| Requirements |
Render the lines of all the records below as a single numbered list, skipping any blank lines. Leave the pictures out of your answer.

>>>>>

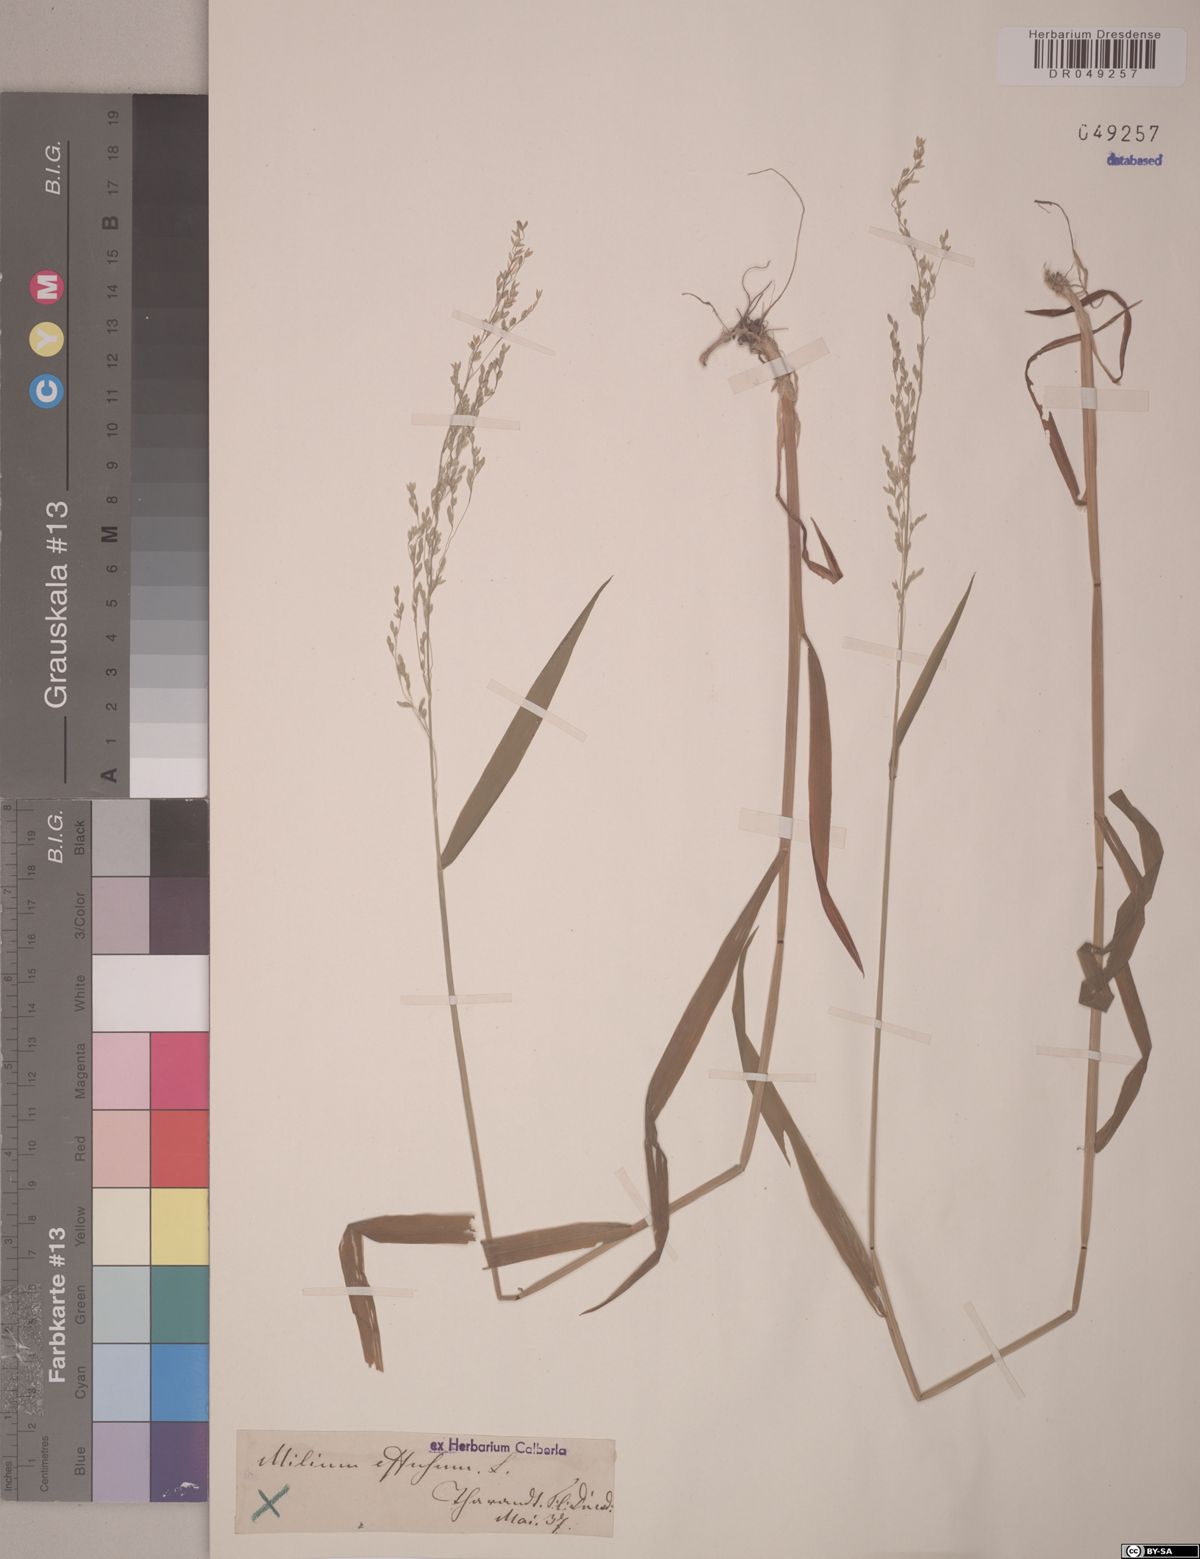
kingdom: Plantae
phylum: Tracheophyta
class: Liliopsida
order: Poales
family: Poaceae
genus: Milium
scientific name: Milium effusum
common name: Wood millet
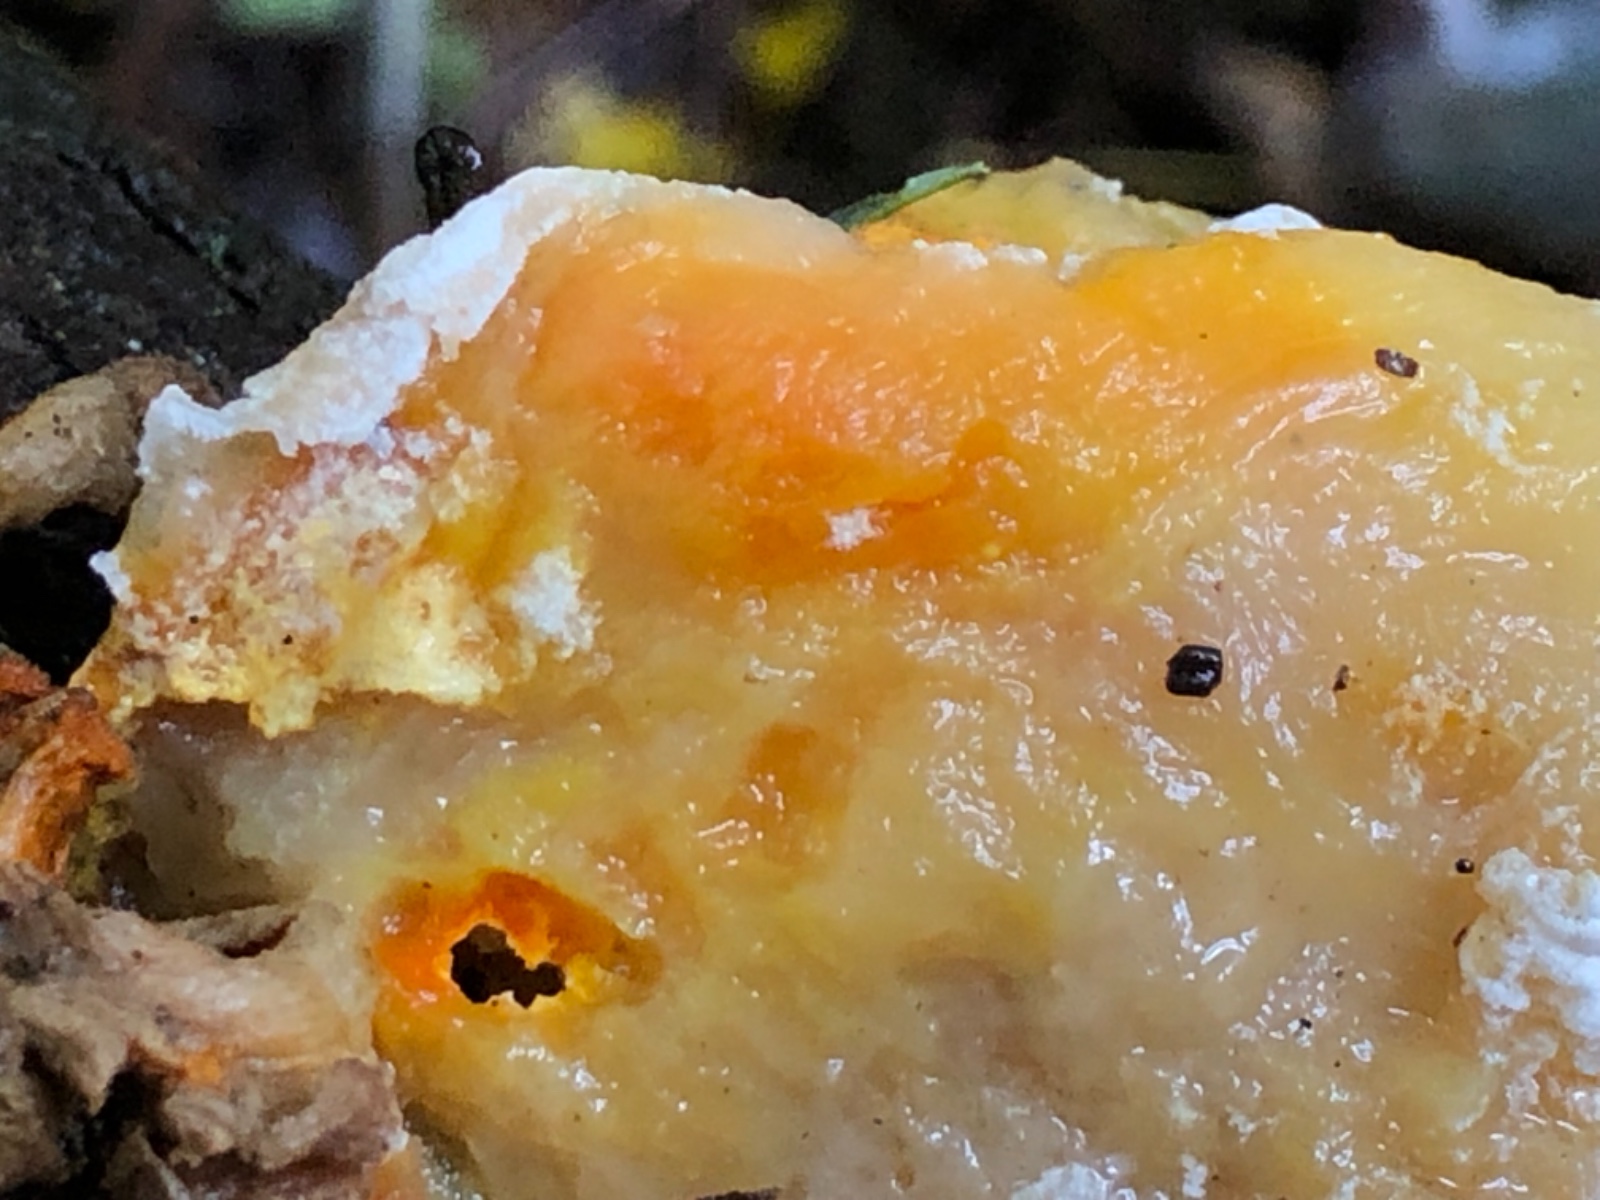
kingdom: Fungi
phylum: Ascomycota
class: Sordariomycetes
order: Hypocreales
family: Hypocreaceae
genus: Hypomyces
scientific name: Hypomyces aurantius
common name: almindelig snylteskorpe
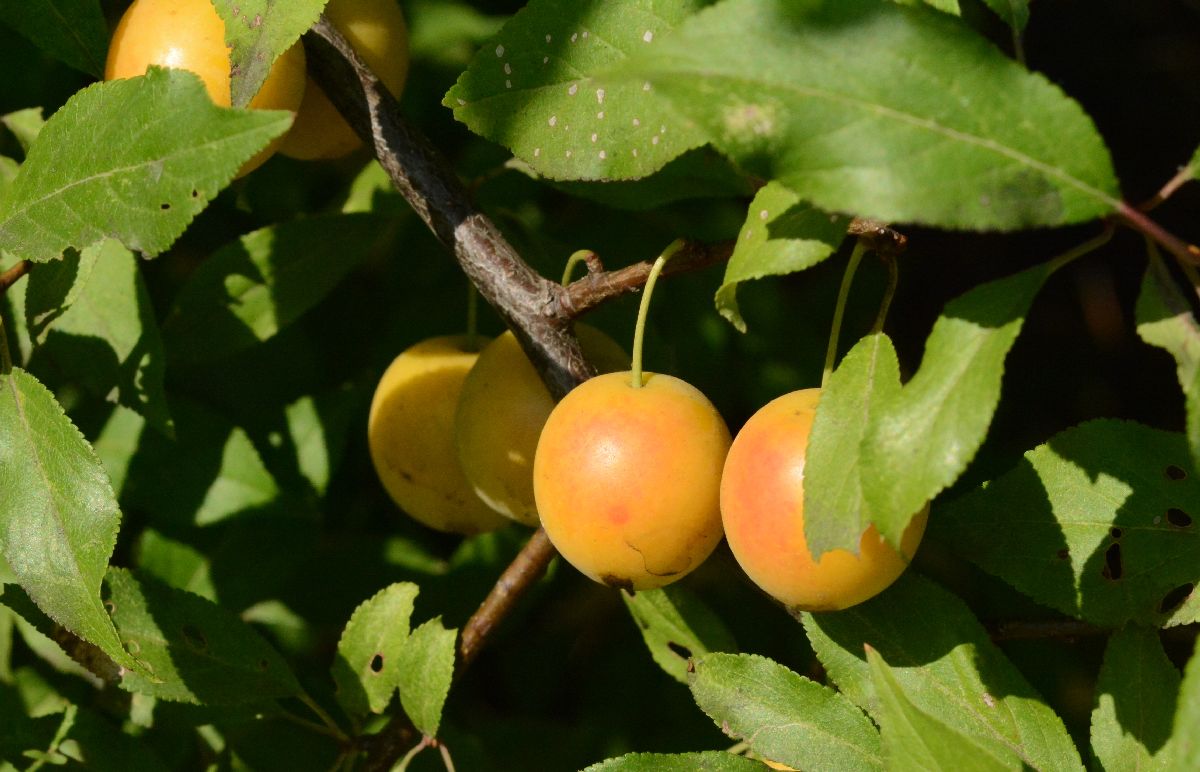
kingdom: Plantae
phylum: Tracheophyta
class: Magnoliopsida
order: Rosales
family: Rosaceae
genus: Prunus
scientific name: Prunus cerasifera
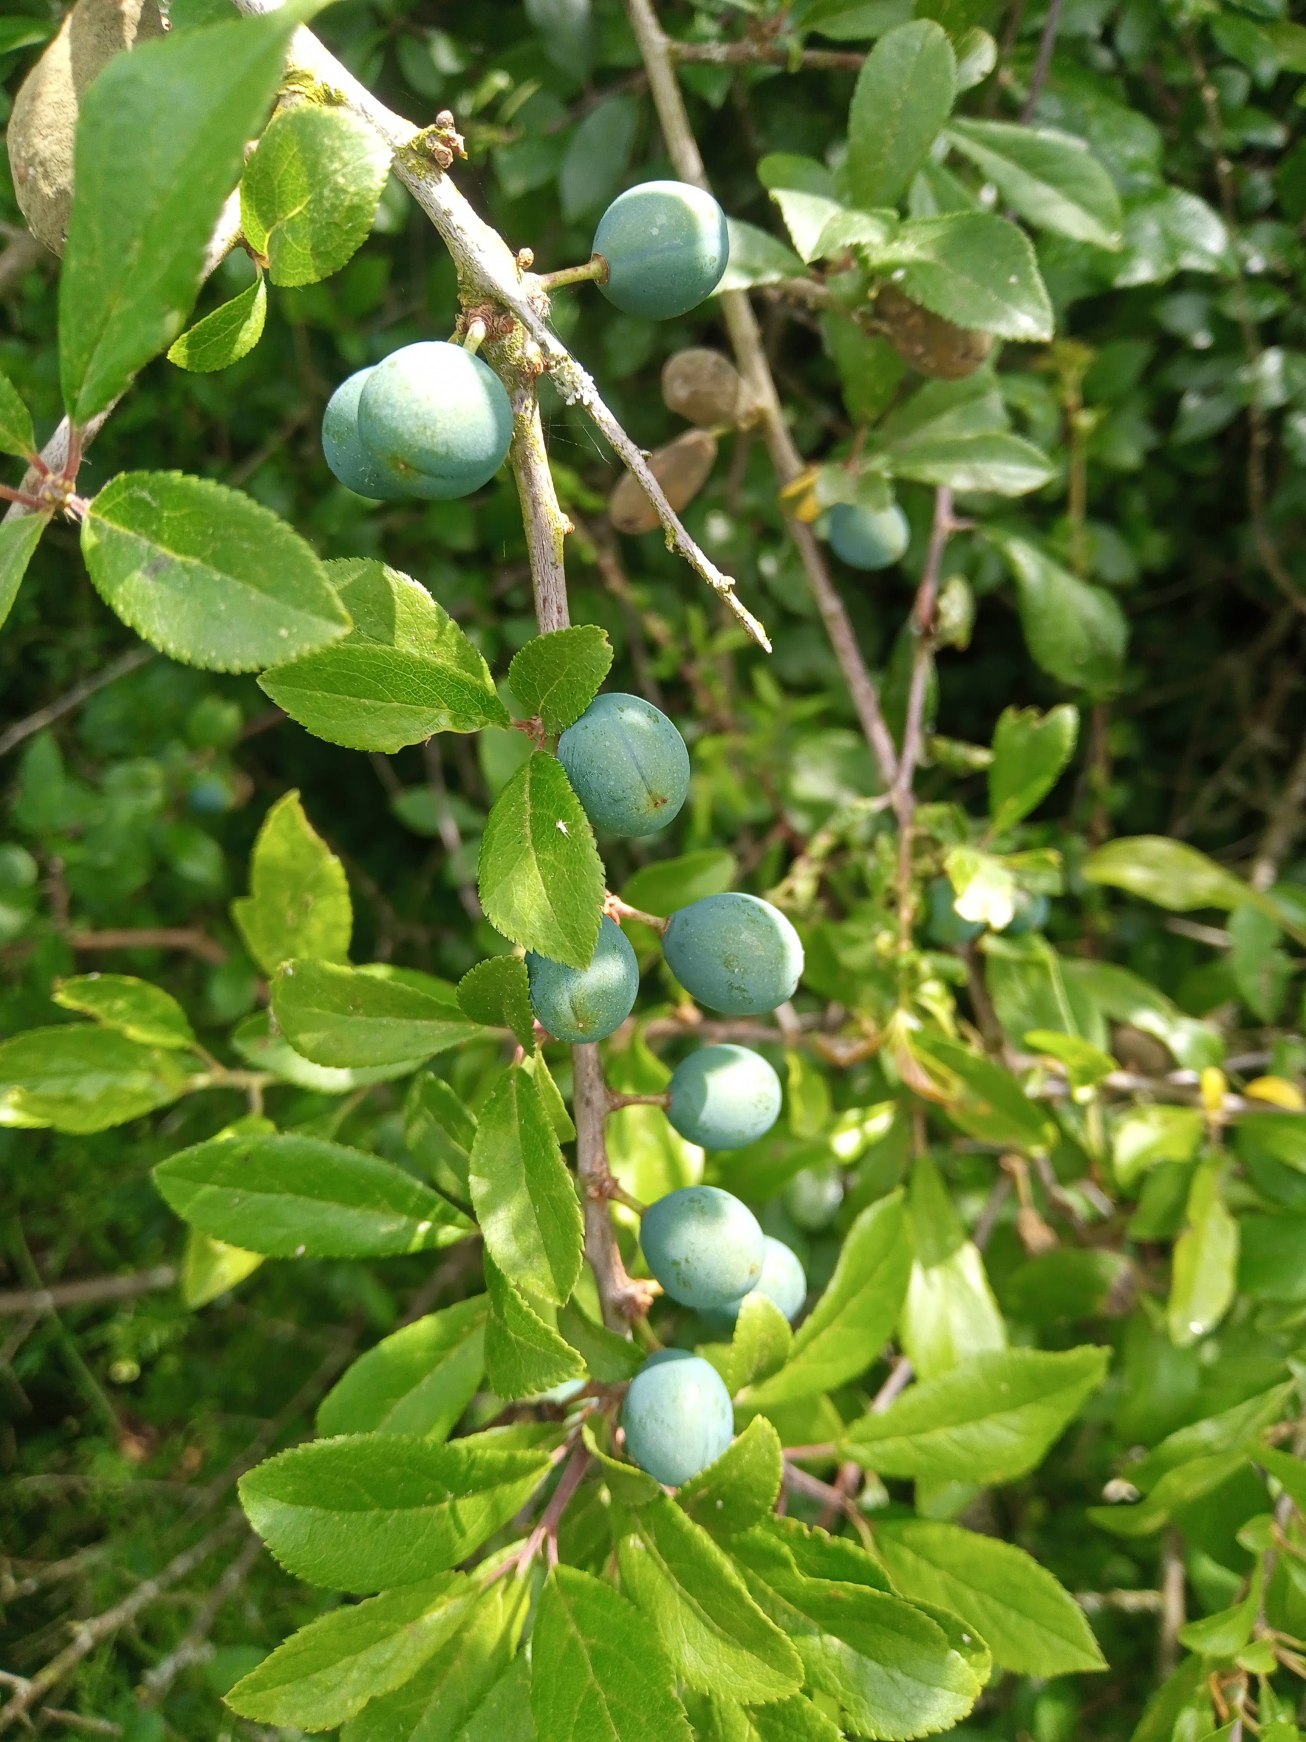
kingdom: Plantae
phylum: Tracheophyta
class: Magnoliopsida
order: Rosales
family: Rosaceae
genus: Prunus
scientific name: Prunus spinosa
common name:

<<<<<

| Task solution |
1. kingdom: Plantae
2. phylum: Tracheophyta
3. class: Liliopsida
4. order: Poales
5. family: Poaceae
6. genus: Milium
7. scientific name: Milium effusum
8. common name: Wood millet
9. kingdom: Fungi
10. phylum: Ascomycota
11. class: Sordariomycetes
12. order: Hypocreales
13. family: Hypocreaceae
14. genus: Hypomyces
15. scientific name: Hypomyces aurantius
16. common name: almindelig snylteskorpe
17. kingdom: Plantae
18. phylum: Tracheophyta
19. class: Magnoliopsida
20. order: Rosales
21. family: Rosaceae
22. genus: Prunus
23. scientific name: Prunus cerasifera
24. kingdom: Plantae
25. phylum: Tracheophyta
26. class: Magnoliopsida
27. order: Rosales
28. family: Rosaceae
29. genus: Prunus
30. scientific name: Prunus spinosa
31. common name:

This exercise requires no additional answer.